Many people invest in the stock market every day, but only a few of them give much thought about the prominent factors affecting share prices in India. Yes, it is quite important to pick the right companies for investment, but as an idiom goes, ‘Timing is Everything’, it makes more sense to be informed about the reasons impacting the stock prices. There are many factors influencing the prices. Sometimes, company’s earnings, state of the economy or interest rates are the main reasons and sometimes they don’t. Supply and demand are one of the prominent variables leading to the fluctuations in the share prices.
Let us understand in detail the concept of supply and demand in the stock market and how they make the share prices move up and down in value.
Supply and Demand in the Stock Market
There are basically two kinds of people or stockholders in the stock market in India:
- Supply: It essentially refers to the total number of people who would be ready to sell the shares they hold at any price. For instance, let’s say that there are 20 shareholders, each of which is keen to sell the share at a certain price.
- Demand: It primarily refers to the total number of potential buyers who would be keen to buy the shares at any price. For instance, let say there are 20 shareholders, who are only ready to purchase 1 share each by paying a certain price.
How Supply and Demand Fluctuate or Change Stock Prices?
There is a simple logic behind this. If the total number of people who are interested to purchase the shares (demand) is higher than the number of people who are interested to sell the shares (supply), then this leads to increase in the share prices.
On the other hand, if the total number of people who are interested to sell the shares (supply) is higher than the number of people who want to purchase the shares (demand), then it leads to decrease in the share prices.
What Causes the Demand and Supply of the Shares?
Although, it is quite easy to say that demand and supply lead to the change in the prices, but have you have ever what influences the supply and demand of the shares? If not, then let’s figure it out:
- Company News: If there is good or positive news about the company like an increase in profits, getting new tender or expanding in other fields, then the demand for the share prices increase. If there is any negative news like higher debt-equity ratio, product failure, poor financial results, etc, the demand for the shares decreases and the investors try to sell the shares.
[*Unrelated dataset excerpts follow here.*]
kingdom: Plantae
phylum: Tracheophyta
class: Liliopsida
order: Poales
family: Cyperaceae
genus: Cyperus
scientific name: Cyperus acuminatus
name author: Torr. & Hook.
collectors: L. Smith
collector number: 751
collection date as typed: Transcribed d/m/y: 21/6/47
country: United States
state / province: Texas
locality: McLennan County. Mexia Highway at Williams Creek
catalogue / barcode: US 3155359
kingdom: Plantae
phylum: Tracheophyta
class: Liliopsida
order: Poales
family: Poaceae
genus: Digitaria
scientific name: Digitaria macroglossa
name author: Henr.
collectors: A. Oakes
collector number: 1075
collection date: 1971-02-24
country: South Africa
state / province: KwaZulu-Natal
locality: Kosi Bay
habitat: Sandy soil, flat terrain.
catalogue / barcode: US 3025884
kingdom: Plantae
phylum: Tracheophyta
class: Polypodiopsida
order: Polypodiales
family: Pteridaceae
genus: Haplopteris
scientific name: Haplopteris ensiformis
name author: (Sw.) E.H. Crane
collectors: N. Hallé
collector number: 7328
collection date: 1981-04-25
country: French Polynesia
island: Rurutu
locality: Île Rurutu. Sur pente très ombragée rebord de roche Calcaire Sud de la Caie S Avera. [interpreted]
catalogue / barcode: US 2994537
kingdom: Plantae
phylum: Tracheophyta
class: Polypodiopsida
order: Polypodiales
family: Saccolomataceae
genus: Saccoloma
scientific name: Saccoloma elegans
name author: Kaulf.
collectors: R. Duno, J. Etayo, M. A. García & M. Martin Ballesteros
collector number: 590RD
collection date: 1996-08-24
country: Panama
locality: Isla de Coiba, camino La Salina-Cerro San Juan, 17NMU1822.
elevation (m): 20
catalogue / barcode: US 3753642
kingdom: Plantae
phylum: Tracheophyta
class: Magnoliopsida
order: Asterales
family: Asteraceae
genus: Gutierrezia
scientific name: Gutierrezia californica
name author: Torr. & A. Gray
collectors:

- Earnings of the Company: Earnings determine the profitability of the company. Every individual like to invest in the shares of the companies with higher profits. The share prices help the visitors to analyze the earnings of the company and then take an investing decision.
- Greed and Fear: It is important to note that the ‘Greed and Fear’ of the people are one of the prominent driving force affecting the demand and supply of the shares. The demand of the stocks increases when the people are greedy. When people have some doubts in their mind or are fearful, then the supply of the shares increase.
The dynamics between the supply and demand is one of the prominent factors affecting the stock prices and the investors must be aware of the same before they jump in. If you are a first-time investor, then it makes more sense to consult a Securities and Exchange Board of India (SEBI) registered advisor for seeking a sound investment advice and optimizing your money.